■ **Try it**: Give the records below again exactly, and exclude each picture.

Start of Supplied records

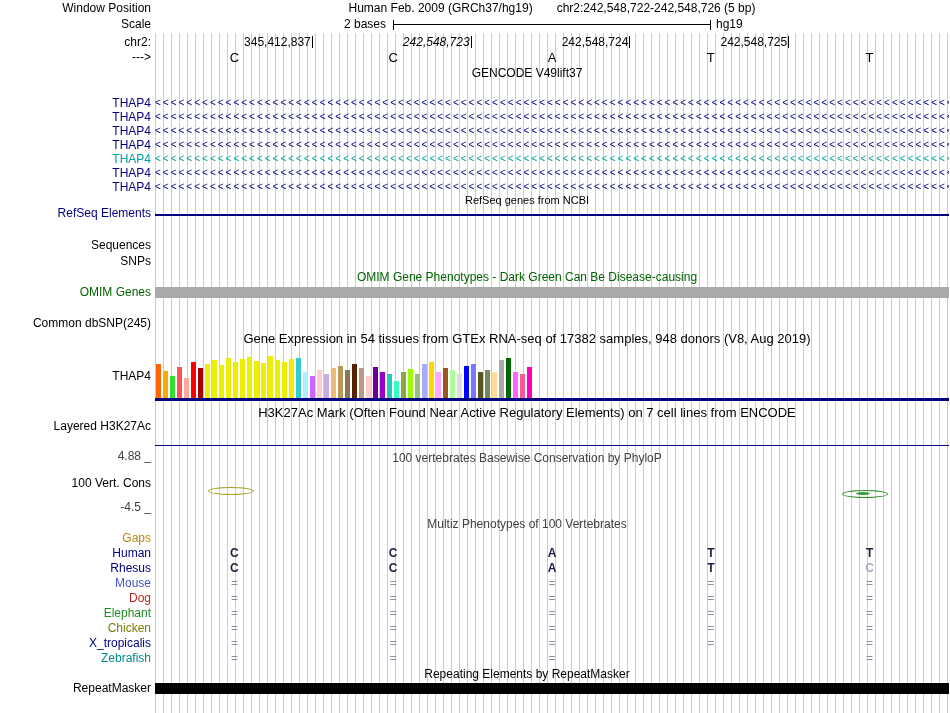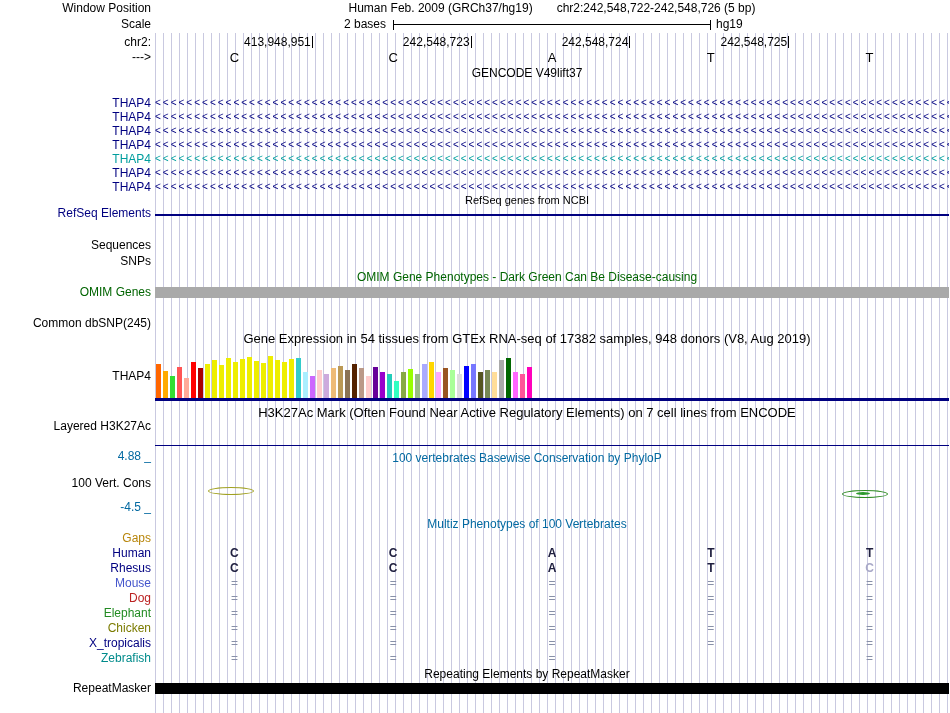"413,948,951" div.rpos { text: 413,948,951 -> 345,412,837 }
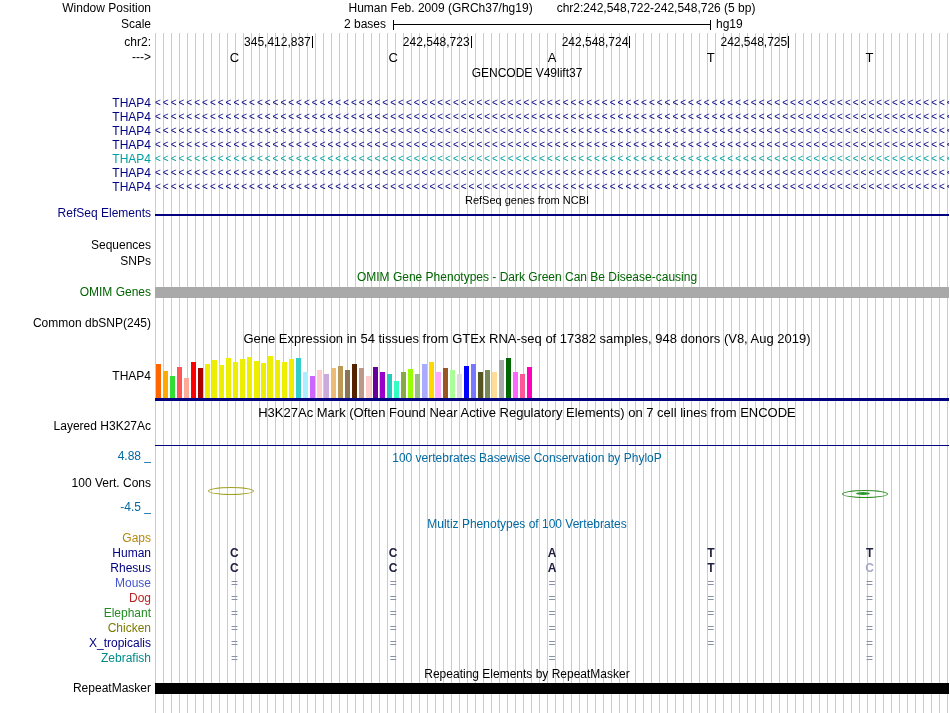"242,548,723" div.rpos { font-style: none -> italic }
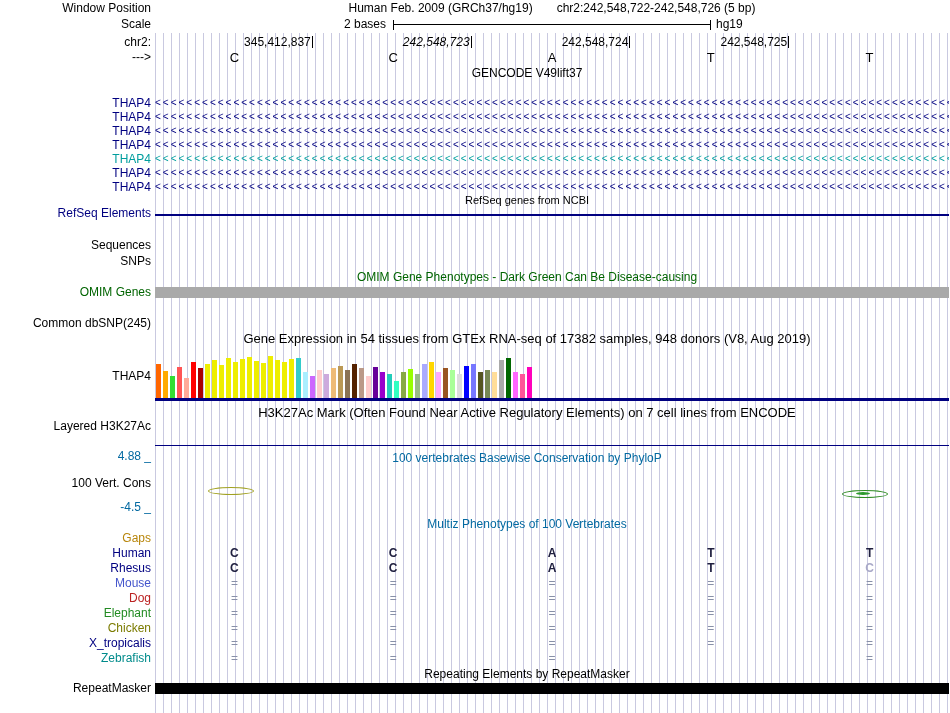"4.88 _" .blue { color: #0369a1 -> #404040 }
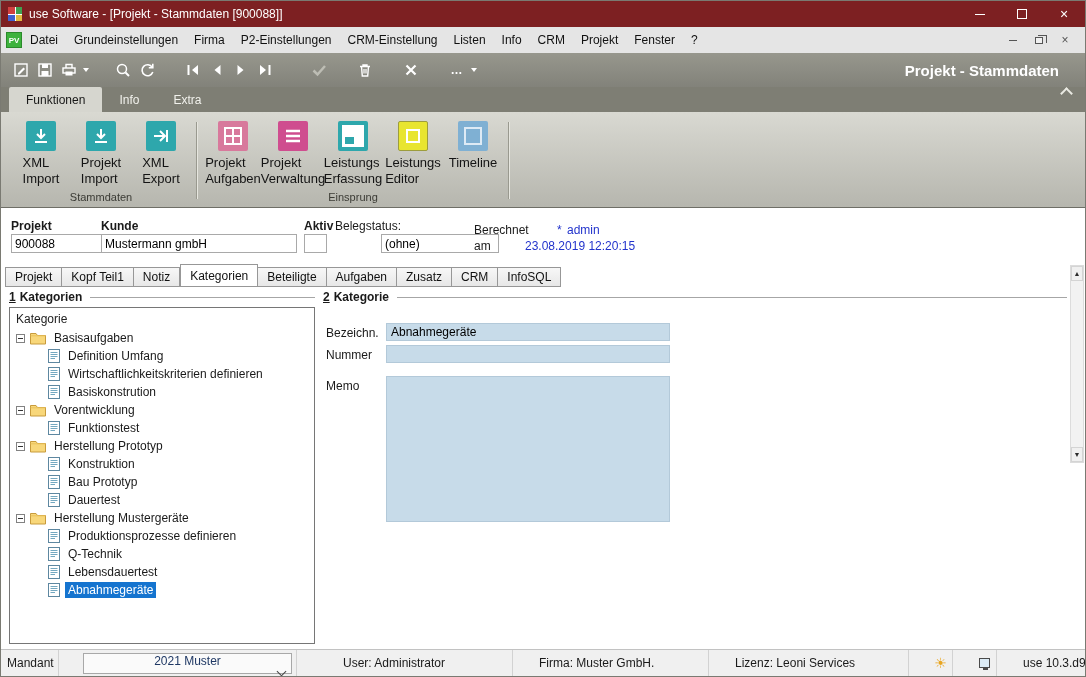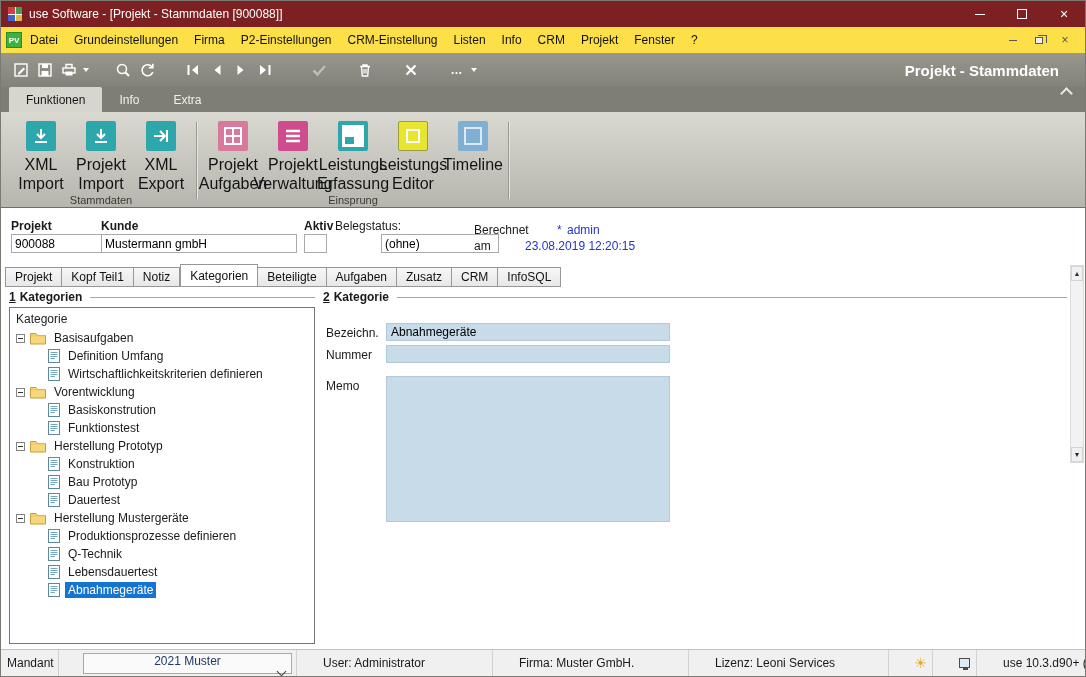"PV" .menubar { background: #fde047 -> #e5e5e5 }
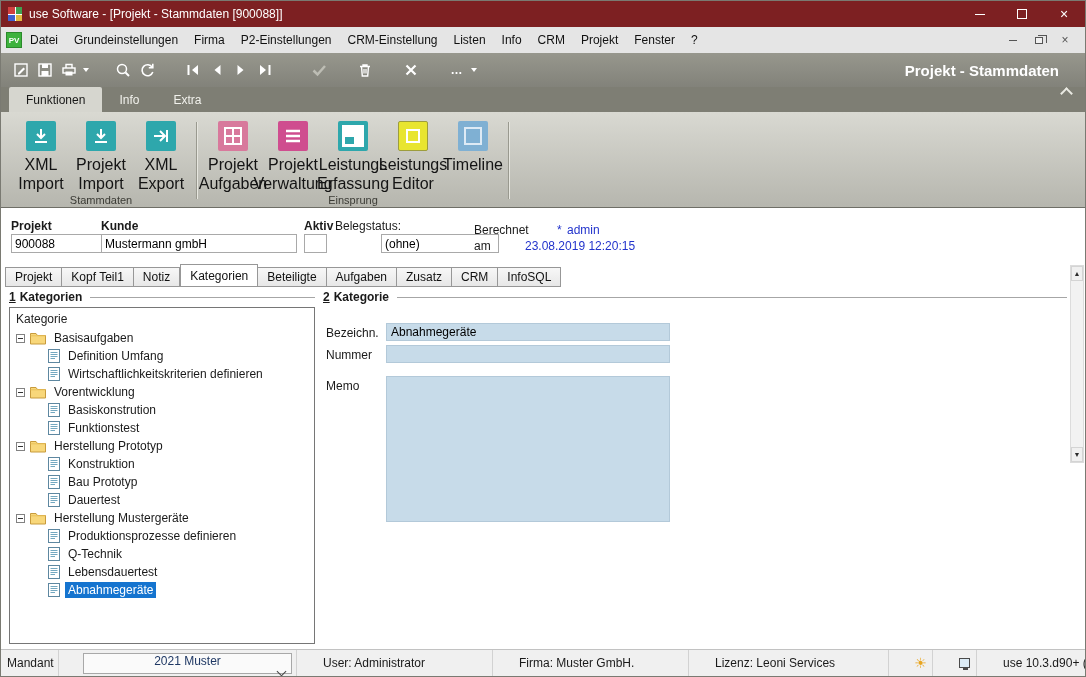"XML" .rbtn-label { font-size: 16px -> 13px; text-align: center -> left }
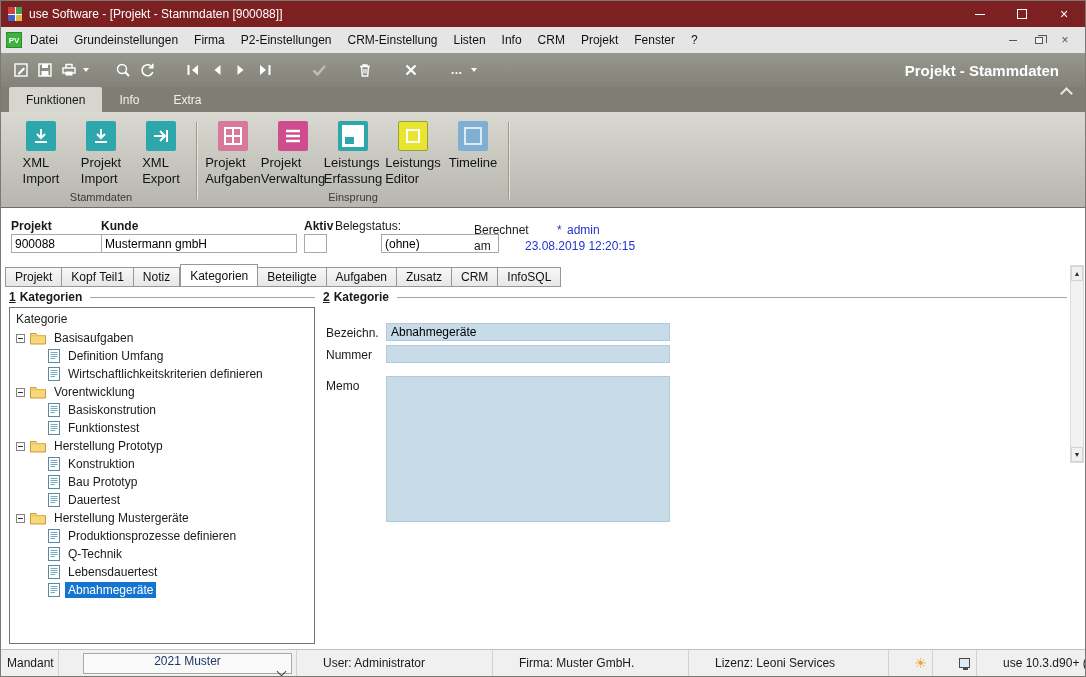"Vorentwicklung" div.tree-row { order: before "Basiskonstrution" -> after "Basiskonstrution" }
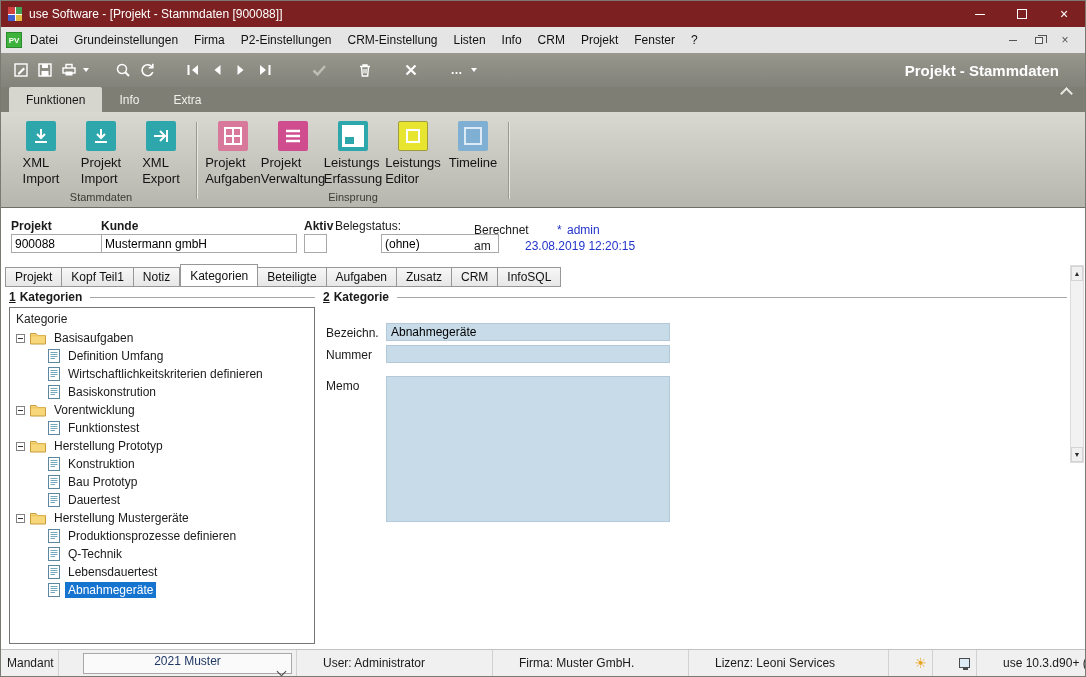"User: Administrator" .sb-user { margin-left: none -> 20px }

End of Supplied records

■ **Worked solution**:
"413,948,951" div.rpos { text: 413,948,951 -> 345,412,837 }
"242,548,723" div.rpos { font-style: none -> italic }
"4.88 _" .blue { color: #0369a1 -> #404040 }
"PV" .menubar { background: #fde047 -> #e5e5e5 }
"XML" .rbtn-label { font-size: 16px -> 13px; text-align: center -> left }
"Vorentwicklung" div.tree-row { order: before "Basiskonstrution" -> after "Basiskonstrution" }
"User: Administrator" .sb-user { margin-left: none -> 20px }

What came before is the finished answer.